Projects
Molecular and materials design is a high-dimensional search problem where composition, structure, and processing conditions are deeply coupled. Traditional approaches rely on researchers’ intuition to define search spaces and iteratively adjust candidate generation and simulation settings — a sequential, labor-intensive process. We aim to overcome these limits by building AI agent systems that integrate search space definition, candidate generation, computation, and decision-making into a unified autonomous loop.
Our research sits at the intersection of large language models (LLMs), agent design, and multimodal learning, with the goal of establishing general-purpose agent methodologies applicable across molecular and materials design problems. We pursue this through three core directions:
Cognitive Mechanisms of Agents for Chemical Reasoning
We investigate how LLMs encode chemical knowledge and constraints in latent space, and how these representations connect to reasoning and performance. This includes quantitative analysis of embedding structures for molecular representations and functional groups, and understanding how memory design and agent architecture shape search behavior. Our goal is to establish principled design rules for agents optimized for materials application.

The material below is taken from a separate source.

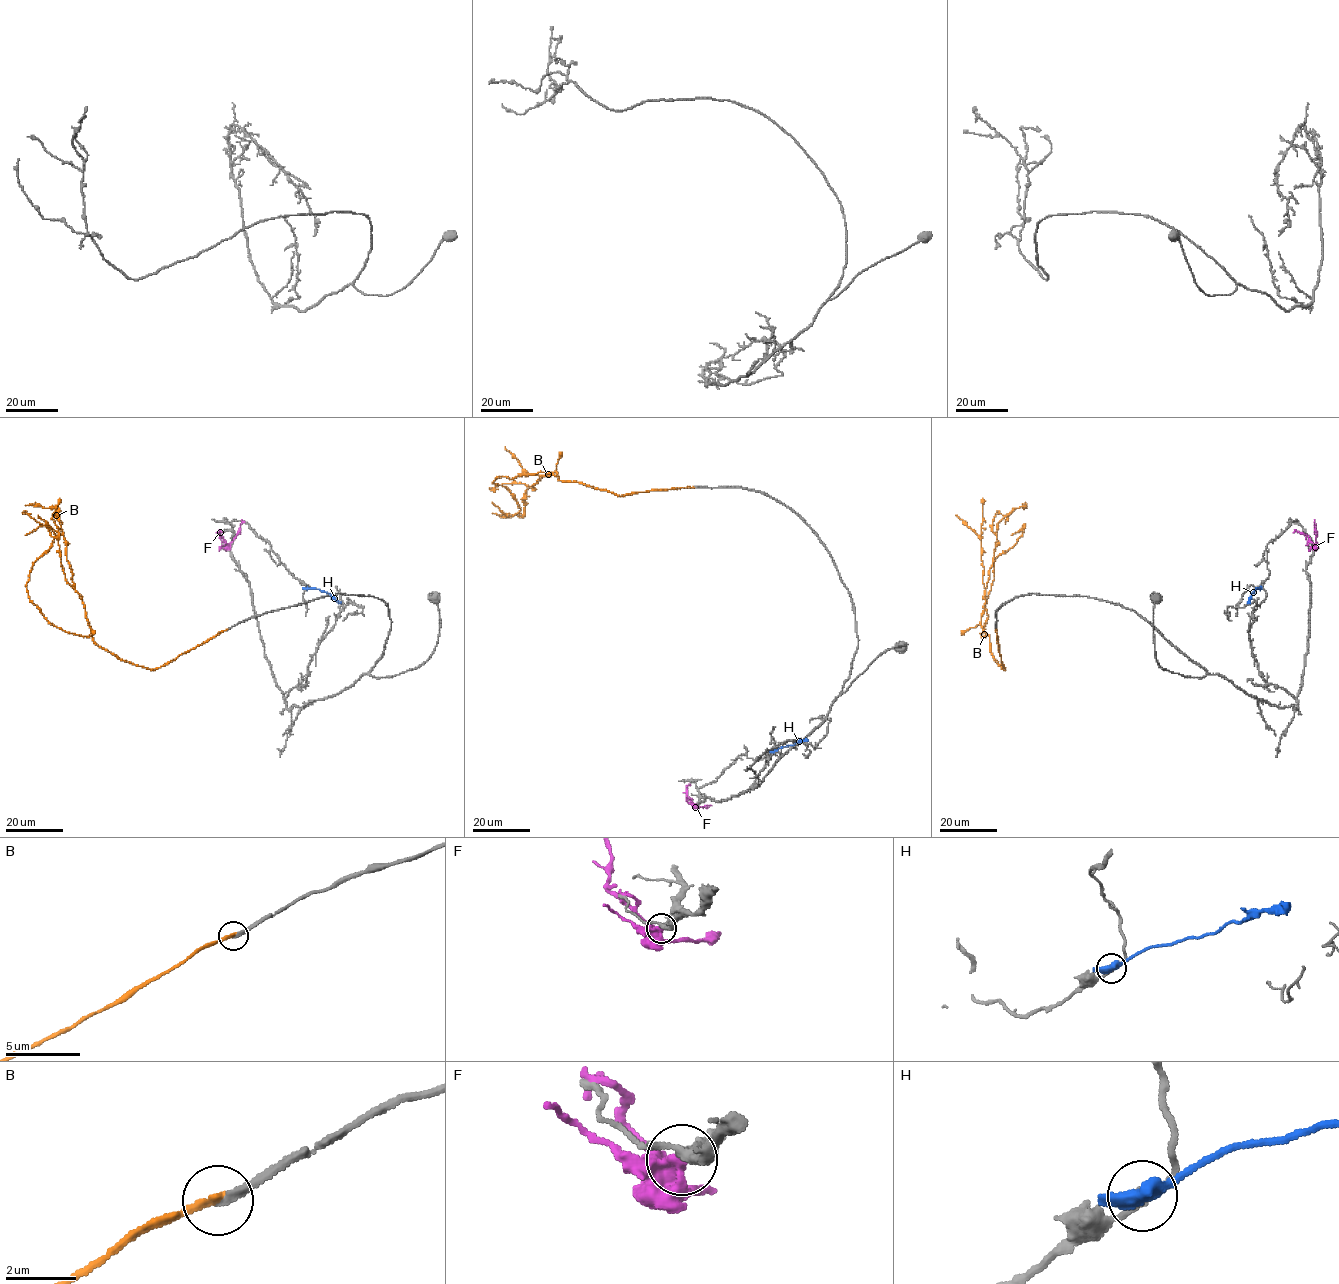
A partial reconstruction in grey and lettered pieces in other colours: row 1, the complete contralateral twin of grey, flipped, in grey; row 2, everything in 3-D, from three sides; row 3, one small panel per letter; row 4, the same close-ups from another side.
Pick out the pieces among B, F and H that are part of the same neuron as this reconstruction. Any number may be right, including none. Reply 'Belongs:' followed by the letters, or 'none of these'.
Belongs: none of these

Multimodal Foundation Models for Experiment–Computation Integration
We develop foundation models that jointly understand electron microscopy images, spectroscopic data, synthesis conditions, and text records. Combined with agent frameworks, these models can predict properties from experimental inputs, quantify uncertainty, and autonomously propose follow-up experiments — such as additional characterization or synthesis adjustments — to resolve ambiguities and guide discovery.

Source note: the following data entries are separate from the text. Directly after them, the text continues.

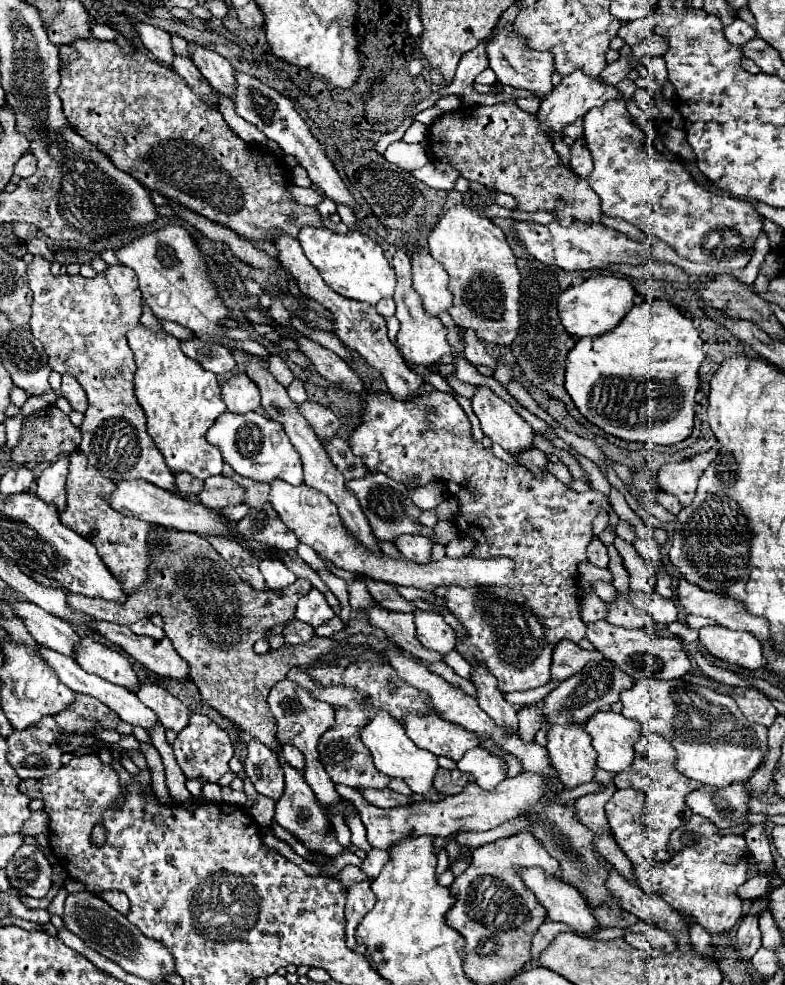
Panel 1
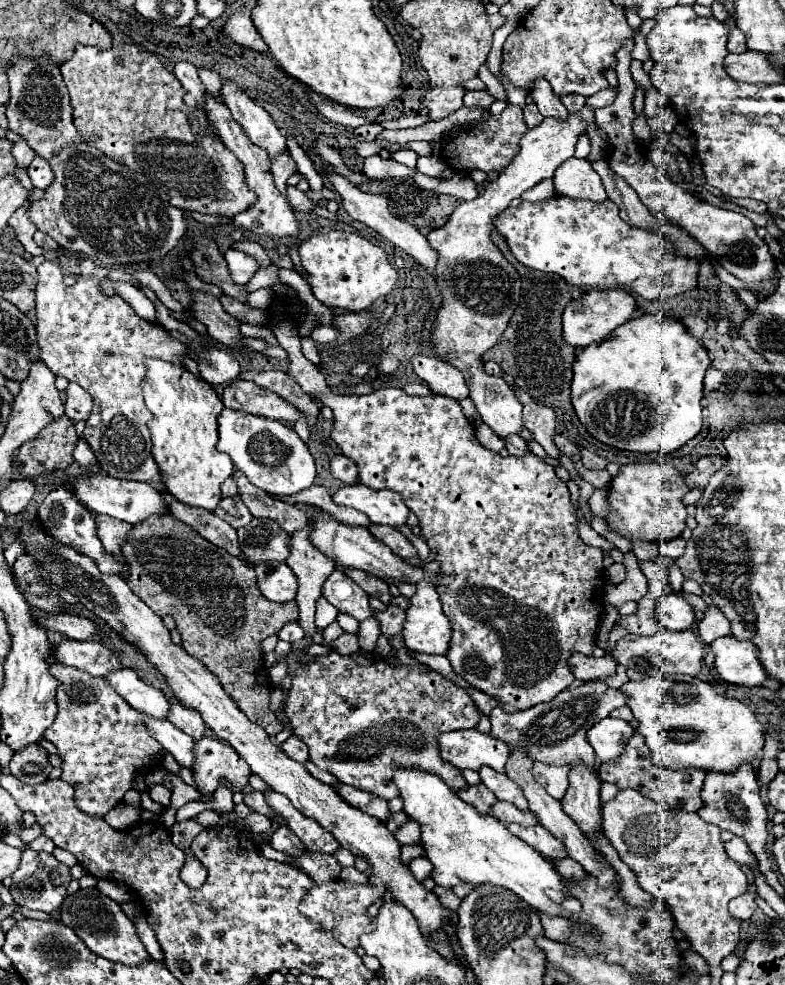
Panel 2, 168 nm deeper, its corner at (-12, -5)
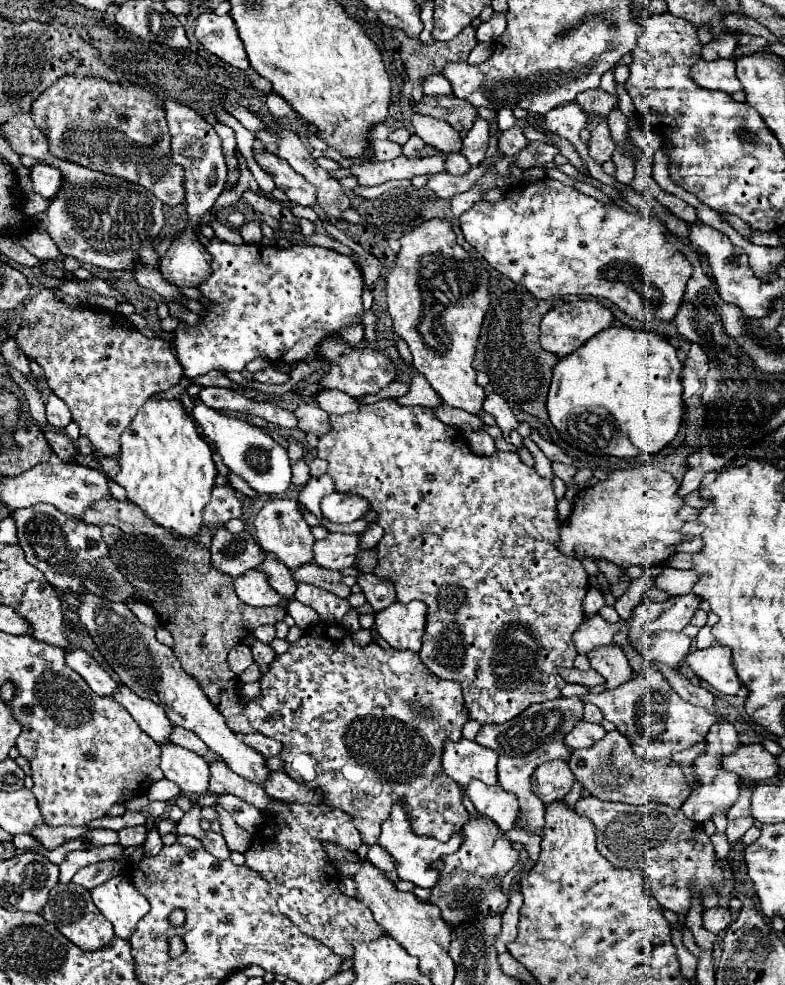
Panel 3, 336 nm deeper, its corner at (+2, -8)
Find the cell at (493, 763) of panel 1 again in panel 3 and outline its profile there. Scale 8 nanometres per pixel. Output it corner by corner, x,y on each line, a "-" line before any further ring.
472,780
468,786
468,796
474,808
496,822
496,826
504,832
516,828
516,814
518,814
518,800
514,794
502,790
500,784
486,786
482,780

Nano-Scale Self-Assembly Modeling
We model self-assembled nanonetworks — predicting dynamic percolation pathways and the nonlinear, non-Ohmic electrical response that emerges as nanoparticles organize into conductive structures. Our current foundation is a physics-based solver, on top of which we are developing graph neural networks, generative models, and GFlowNet-based sampling to invert the problem — engineering network structures that meet target properties. A central direction is scaling these models from the atomic scale to the nanoscale, the regime critical for device-level development of next-generation nanoelectronics.